- M23 rebels say they want peace but will fight to defend their territory.
- They accuse Felix President Tshisekedi of causing chaos to avoid elections next year.
- M23 claim to be victims of fake news.
March 23 Movement (M23) rebels in the Democratic Republic of Congo (DRC) have accused President Felix Tshisekedi of attempting to delay next year's elections by fanning divisions in the country, creating fertile grounds for conflict.
M23 took over the towns of Tanda, Mukarange, and Muhambira in the eastern DRC and claim to be protecting the communities.
But on Tuesday, government forces opened fire on the rebel groups stationed in the three areas.
After the attack, in a strongly worded statement, the rebels said they would "repeal enemy's [government] attacks in a way to protect the civilian population and their goods".
According to Human Rights Watch, the fighting between Congolese troops and M23 had forced nearly 200 000 people to flee their homes so far this year.
Both the government and rebels have been found to be committing widespread violence, unlawful killings, and other grave abuses by humanitarian aid organisations in the eastern part of the country.
In a statement, M23's political spokesperson Lawrence Kanyuka said besides defending its territory, the group was interested in a peaceful resolution to the current conflict.
"The M23 Movement reiterates its undertaken commitment to direct dialogue with the Congolese government for the peaceful resolution of the conflict," he added.
However, the rebels said they felt Tshisekedi was not acting in good faith but using the conflict in the eastern part of the country as a way of holding on to power in a chaotic environment.
The rebels claimed a volatile situation in the region would be enough for Tshisekedi to call off next year's general elections, citing insecurity in the country.
"Its [the government] strategy of creating and maintaining conflicts to cause tremendous chaos in the country which it intends to use to maintain itself in power," Kanyuka said.
M23 claimed to be rebels with a cause and said the government was forcing the press to portray it in a bad light.
"Tshisekedi's government is inventing fake news.
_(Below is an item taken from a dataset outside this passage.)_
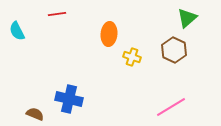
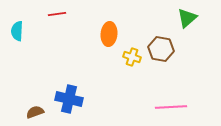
cyan semicircle: rotated 30 degrees clockwise
brown hexagon: moved 13 px left, 1 px up; rotated 15 degrees counterclockwise
pink line: rotated 28 degrees clockwise
brown semicircle: moved 2 px up; rotated 42 degrees counterclockwise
It, therefore, puts pressure onto certain press organs in order to direct and focus their attention onto M23, hence tarnish the image of the latter because we have legitimate grievances that expose its bad governance," said Kanyuka.
Tshisekedi accuses Rwanda of working with M23 to destabilise the DRC, a claim supported by UN investigations.
Last week, US Secretary of State Antony Blinken was in the DRC and later Rwanda to meet the leaders of both countries about the situation in east DRC.
Rwandan President Paul Kagame has refuted claims of supporting M23 and repeated this to Blinken during their meeting.
M23 is flagged as a terrorist group by the UN.The group was formed in April 2012 by former National Congress for the Defence of the People soldiers who broke ranks with the DRC government and peacekeeping contingent of the UN Organisation Stabilisation Mission in the Democratic Republic of the Congo.